"""

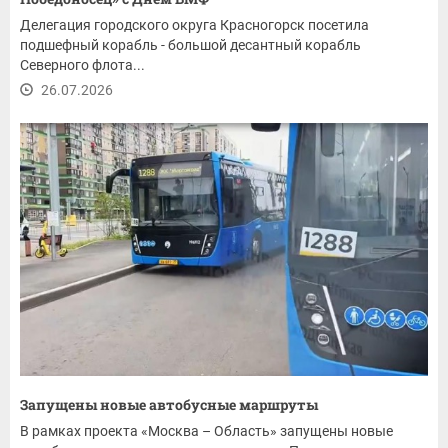
Делегация городского округа Красногорск посетила
подшефный корабль - большой десантный корабль
Северного флота...
26.07.2026
Запущены новые автобусные маршруты
В рамках проекта «Москва – Область» запущены новые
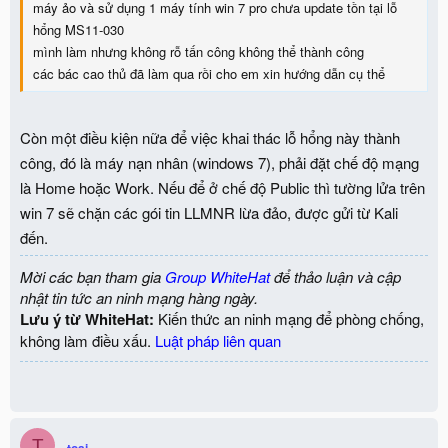
máy ảo và sử dụng 1 máy tính win 7 pro chưa update tồn tại lỗ
hổng MS11-030
mình làm nhưng không rỗ tấn công không thể thành công
các bác cao thủ đã làm qua rồi cho em xin hướng dẫn cụ thể
Còn một điều kiện nữa để việc khai thác lỗ hổng này thành
công, đó là máy nạn nhân (windows 7), phải đặt chế độ mạng
là Home hoặc Work. Nếu để ở chế độ Public thì tường lửa trên
win 7 sẽ chặn các gói tin LLMNR lừa đảo, được gửi từ Kali
đến.
Mời các bạn tham gia
Group WhiteHat
để thảo luận và cập
nhật tin tức an ninh mạng hàng ngày.
Lưu ý từ WhiteHat:
Kiến thức an ninh mạng để phòng chống,
không làm điều xấu.
Luật pháp liên quan
T
toai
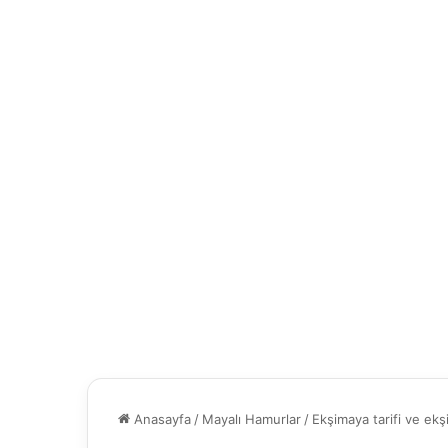
Anasayfa
/
Mayalı Hamurlar
/
Ekşimaya tarifi ve ek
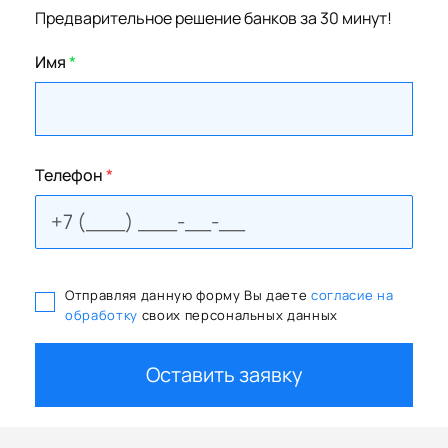
Предварительное решение банков за 30 минут!
Имя
*
Телефон
*
Отправляя данную форму Вы даете
согласие на
обработку
своих персональных данных
Оставить заявку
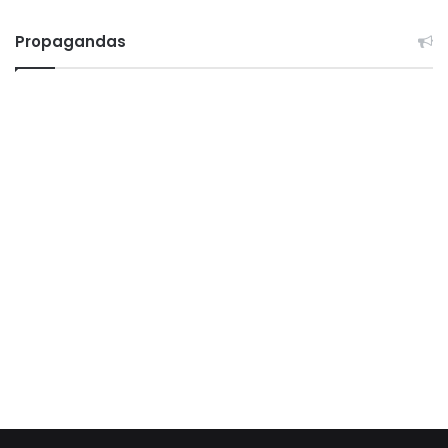
Propagandas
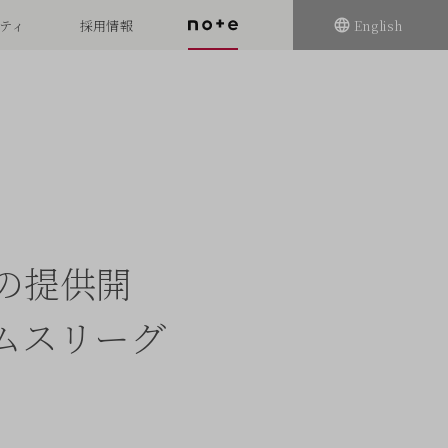
ティ
採用情報
English
の提供開
ムスリーグ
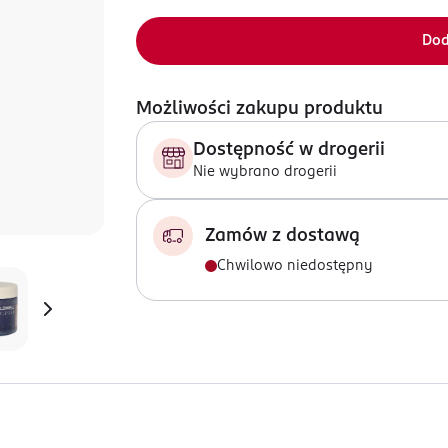
Dod
Możliwości zakupu produktu
Dostępność w drogerii
Nie wybrano drogerii
Zamów z dostawą
Chwilowo niedostępny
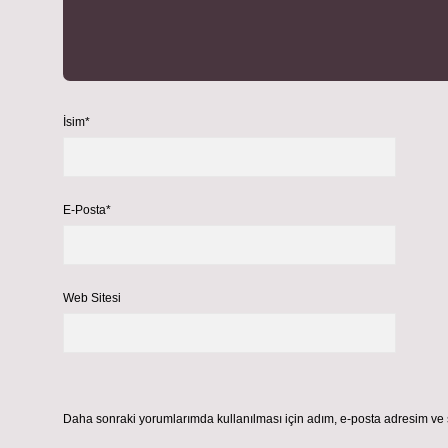
İsim*
E-Posta*
Web Sitesi
Daha sonraki yorumlarımda kullanılması için adım, e-posta adresim ve s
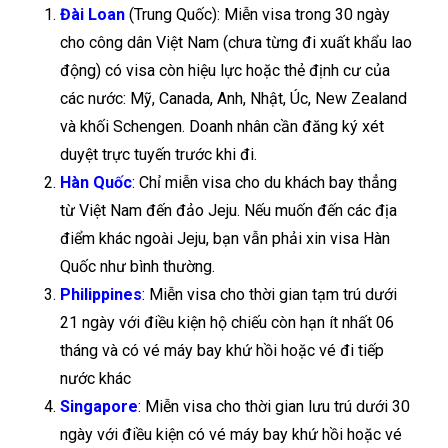
Đài Loan
(Trung Quốc): Miễn visa trong 30 ngày
cho công dân Việt Nam (chưa từng đi xuất khẩu lao
động) có visa còn hiệu lực hoặc thẻ định cư của
các nước: Mỹ, Canada, Anh, Nhật, Úc, New Zealand
và khối Schengen. Doanh nhân cần đăng ký xét
duyệt trực tuyến trước khi đi.
Hàn Quốc
: Chỉ miễn visa cho du khách bay thẳng
từ Việt Nam đến đảo Jeju. Nếu muốn đến các địa
điểm khác ngoài Jeju, bạn vẫn phải xin visa Hàn
Quốc như bình thường.
Philippines
: Miễn visa cho thời gian tạm trú dưới
21 ngày với điều kiện hộ chiếu còn hạn ít nhất 06
tháng và có vé máy bay khứ hồi hoặc vé đi tiếp
nước khác
Singapore
: Miễn visa cho thời gian lưu trú dưới 30
ngày với điều kiện có vé máy bay khứ hồi hoặc vé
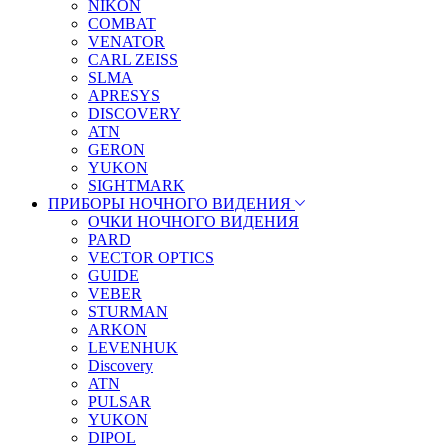
NIKON
COMBAT
VENATOR
CARL ZEISS
SLMA
APRESYS
DISCOVERY
ATN
GERON
YUKON
SIGHTMARK
ПРИБОРЫ НОЧНОГО ВИДЕНИЯ
ОЧКИ НОЧНОГО ВИДЕНИЯ
PARD
VECTOR OPTICS
GUIDE
VEBER
STURMAN
ARKON
LEVENHUK
Discovery
ATN
PULSAR
YUKON
DIPOL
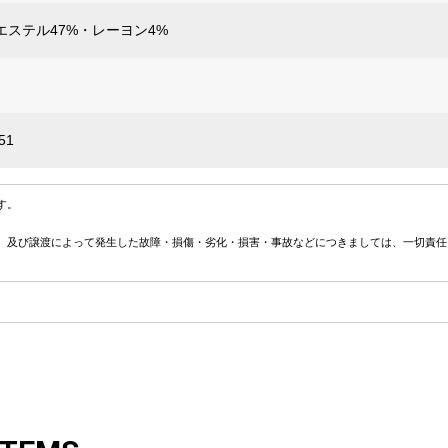
エステル47%・レーヨン4%
51
す。
、及び譲渡によって発生した故障・損傷・劣化・損害・事故などにつきましては、一切責任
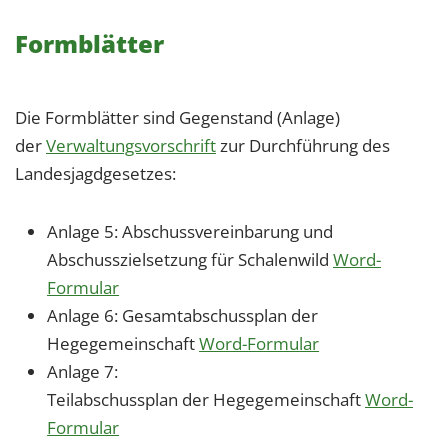
Formblätter
Die Formblätter sind Gegenstand (Anlage)
der
Verwaltungsvorschrift
zur Durchführung des
Landesjagdgesetzes:
Anlage 5: Abschussvereinbarung und
Abschusszielsetzung für Schalenwild
Word-
Formular
Anlage 6: Gesamtabschussplan der
Hegegemeinschaft
Word-Formular
Anlage 7:
Teilabschussplan der Hegegemeinschaft
Word-
Formular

"""

__Job__:
Render every line from the start of the records up to and including the line with "В рамках проекта" as a Markdown table with the columns Row and Text, where Row holds the row number and Text holds the line. Skip blank lines and leave the pictures out.

__Task answer__:
| Row | Text |
|---|---|
| 1 | Делегация городского округа Красногорск посетила |
| 2 | подшефный корабль - большой десантный корабль |
| 3 | Северного флота... |
| 4 | 26.07.2026 |
| 5 | Запущены новые автобусные маршруты |
| 6 | В рамках проекта «Москва – Область» запущены новые |